My hope is that people will walk away more educated, and therefore more accepting, about bully breeds. Lucky Dog works to adopt out all breeds of dogs, and we do face challenges with these guys because of county laws related to Breed Specific Legislation (BSL), housing restrictions about specific breeds, and a general unfair stigma that is attached to them. I had fostered a rottie/lab mix a couple months back, and people we encountered on walks were visibly uncomfortable to come near us, simply because of her looks. What they didn't realize was that she was a giant lap dog, and completely friendly to adults, kids, and dogs. Once people saw her in action at the dog park, or in her interactions with my nieces and nephew, their perception changed pretty quickly.

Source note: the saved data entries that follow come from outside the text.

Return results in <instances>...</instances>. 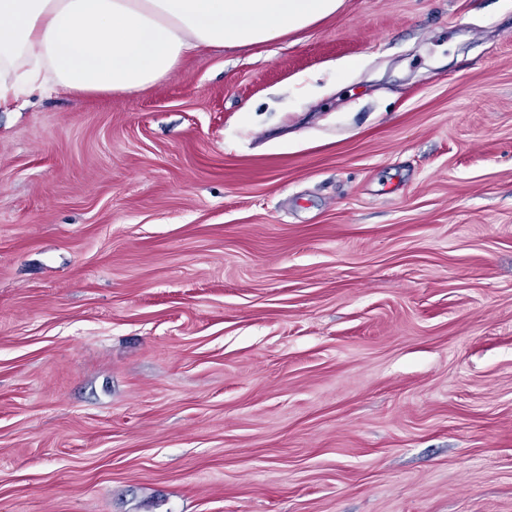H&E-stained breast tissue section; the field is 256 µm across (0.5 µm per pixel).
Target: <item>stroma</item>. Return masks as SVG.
Returning <instances> with one entry per match:
<instances>
[{"mask_svg":"<svg viewBox=\"0 0 512 512\" xmlns=\"http://www.w3.org/2000/svg\"><path fill=\"white\" fill-rule=\"evenodd\" d=\"M0 512H512V0L1 111Z\"/></svg>","mask_w":512,"mask_h":512,"instance_id":"obj_1","label":"stroma"}]
</instances>
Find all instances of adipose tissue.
Returning <instances> with one entry per match:
<instances>
[{
	"label": "adipose tissue",
	"mask_w": 512,
	"mask_h": 512,
	"mask_svg": "<svg viewBox=\"0 0 512 512\" xmlns=\"http://www.w3.org/2000/svg\"><path fill=\"white\" fill-rule=\"evenodd\" d=\"M343 0H0V109L34 92L138 93L189 55L263 45Z\"/></svg>",
	"instance_id": "adipose-tissue-1"
}]
</instances>
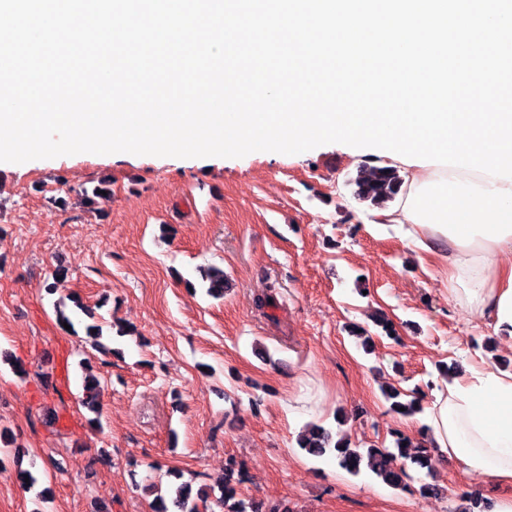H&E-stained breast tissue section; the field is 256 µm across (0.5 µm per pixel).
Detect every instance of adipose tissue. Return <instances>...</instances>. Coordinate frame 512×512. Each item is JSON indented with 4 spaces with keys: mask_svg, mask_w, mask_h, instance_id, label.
<instances>
[{
    "mask_svg": "<svg viewBox=\"0 0 512 512\" xmlns=\"http://www.w3.org/2000/svg\"><path fill=\"white\" fill-rule=\"evenodd\" d=\"M398 204L378 222L446 270L443 286L512 347V182L452 166H402ZM427 447L464 475L505 492L488 512H512V370L483 356L436 376L426 396Z\"/></svg>",
    "mask_w": 512,
    "mask_h": 512,
    "instance_id": "1",
    "label": "adipose tissue"
}]
</instances>
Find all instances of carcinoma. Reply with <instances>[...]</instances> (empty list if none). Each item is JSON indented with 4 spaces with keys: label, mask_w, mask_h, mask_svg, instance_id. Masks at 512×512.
Returning <instances> with one entry per match:
<instances>
[{
    "label": "carcinoma",
    "mask_w": 512,
    "mask_h": 512,
    "mask_svg": "<svg viewBox=\"0 0 512 512\" xmlns=\"http://www.w3.org/2000/svg\"><path fill=\"white\" fill-rule=\"evenodd\" d=\"M355 185L354 196L360 201H368L376 207H383L395 199L400 192L403 178L399 170L391 166H373L358 171L352 180ZM207 294L212 297L224 295V272L214 270L207 275ZM84 398L82 405L95 417L88 419L91 426L99 423L100 415V383L96 377L89 374L84 377ZM385 399L392 412L398 415H410L422 411L420 401L409 397L398 388L385 392ZM299 448L311 457H322L332 454L338 466L346 472L356 475L367 469L386 485L395 489L406 488L409 478L407 464L423 470H431L432 458L430 450L420 448L411 453L408 451V438L395 433L394 446L391 448L370 444L364 448L353 443L348 437L334 438L332 430L322 424H310L298 440ZM244 478L240 471L233 467L226 470L224 477L209 486L192 490V486L184 483L180 486L177 496L168 502L164 496L154 498V512H198L197 501L214 498V504L219 512H289L278 506L263 510V504L247 500L240 493V485Z\"/></svg>",
    "instance_id": "cac0c4a2"
}]
</instances>
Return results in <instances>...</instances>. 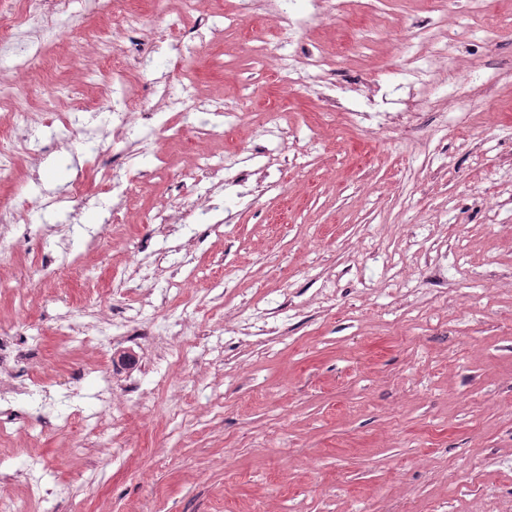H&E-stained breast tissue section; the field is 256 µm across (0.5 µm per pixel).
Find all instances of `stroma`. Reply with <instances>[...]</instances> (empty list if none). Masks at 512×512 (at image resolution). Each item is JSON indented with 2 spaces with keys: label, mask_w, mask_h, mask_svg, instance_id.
<instances>
[{
  "label": "stroma",
  "mask_w": 512,
  "mask_h": 512,
  "mask_svg": "<svg viewBox=\"0 0 512 512\" xmlns=\"http://www.w3.org/2000/svg\"><path fill=\"white\" fill-rule=\"evenodd\" d=\"M497 9L484 44L454 48L465 76L407 42L427 16L417 0H387L371 44L360 14L312 24L307 38L340 50L355 81L344 105L382 104L380 127L321 128L319 90L253 59L249 17L196 45L189 70L155 40L133 88L223 96L240 121L210 147L264 150L244 162L254 179L224 180L232 223L190 216L165 238L148 211L209 188L189 162L203 116L182 113L163 159H140L137 216L106 226L114 199L83 161L87 132H112V72L68 56L73 29L111 40L112 4L69 0L27 68L86 100L87 124L22 103L38 118L0 176V200L21 207L0 239V336H28L33 371L72 402L0 406V498L29 512H512V0ZM414 82L430 111L406 136L391 117ZM467 99L483 114L455 128ZM274 110L288 137L256 138ZM77 178L76 219L41 208ZM144 247L162 255L148 281L132 272ZM139 303L180 334L142 350L63 330L82 308L108 319ZM229 313L266 315L267 334L225 331ZM105 410L119 423L95 426Z\"/></svg>",
  "instance_id": "obj_1"
}]
</instances>
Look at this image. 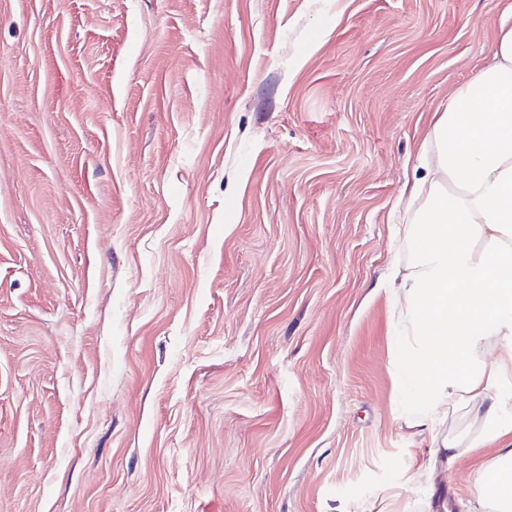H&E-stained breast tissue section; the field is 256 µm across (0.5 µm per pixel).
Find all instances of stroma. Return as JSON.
Returning <instances> with one entry per match:
<instances>
[{
	"instance_id": "obj_1",
	"label": "stroma",
	"mask_w": 512,
	"mask_h": 512,
	"mask_svg": "<svg viewBox=\"0 0 512 512\" xmlns=\"http://www.w3.org/2000/svg\"><path fill=\"white\" fill-rule=\"evenodd\" d=\"M512 0H0V512H467L396 409L395 209Z\"/></svg>"
}]
</instances>
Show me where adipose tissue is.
Masks as SVG:
<instances>
[{
    "label": "adipose tissue",
    "instance_id": "adipose-tissue-1",
    "mask_svg": "<svg viewBox=\"0 0 512 512\" xmlns=\"http://www.w3.org/2000/svg\"><path fill=\"white\" fill-rule=\"evenodd\" d=\"M492 55L450 96L409 189V261L390 283L393 362L406 425L430 434L432 460L496 446L476 507L512 512V425L497 398L512 387V26Z\"/></svg>",
    "mask_w": 512,
    "mask_h": 512
}]
</instances>
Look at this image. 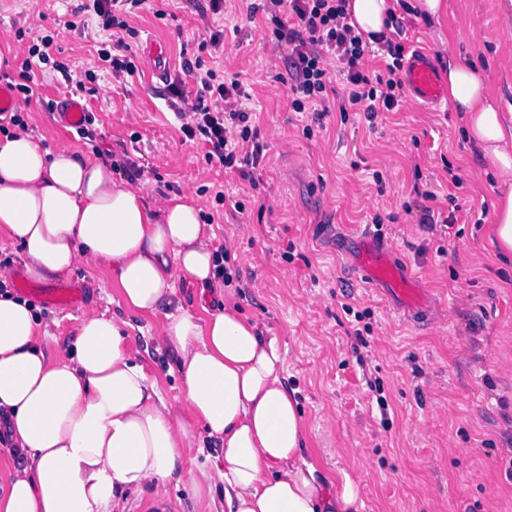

It kind of blows my mind that people are willing to assume that banning breeds solves a problem that really lies in irresponsible pet ownership (or in its worst form, abuse and neglect). And really, strong and energetic dogs like these guys aren't for everyone. But Chihuahuas, Border Collies, Australian Shepherds, and Jack Russell Terriers also aren't for everyone, and you'd be hard pressed to find breed specific laws against any of them.
We do careful additional screening with adopters interested in our bullies and rotties to explain the extra responsibility that comes with adopting one, and to instill a sense understanding about how important it is to be an extra good dog-owner so our adopted bullies can be ambassadors for the breed. It's really only a small portion of the battle, but I hope continued educational efforts in events like this help keep us on the right track in making forward progress.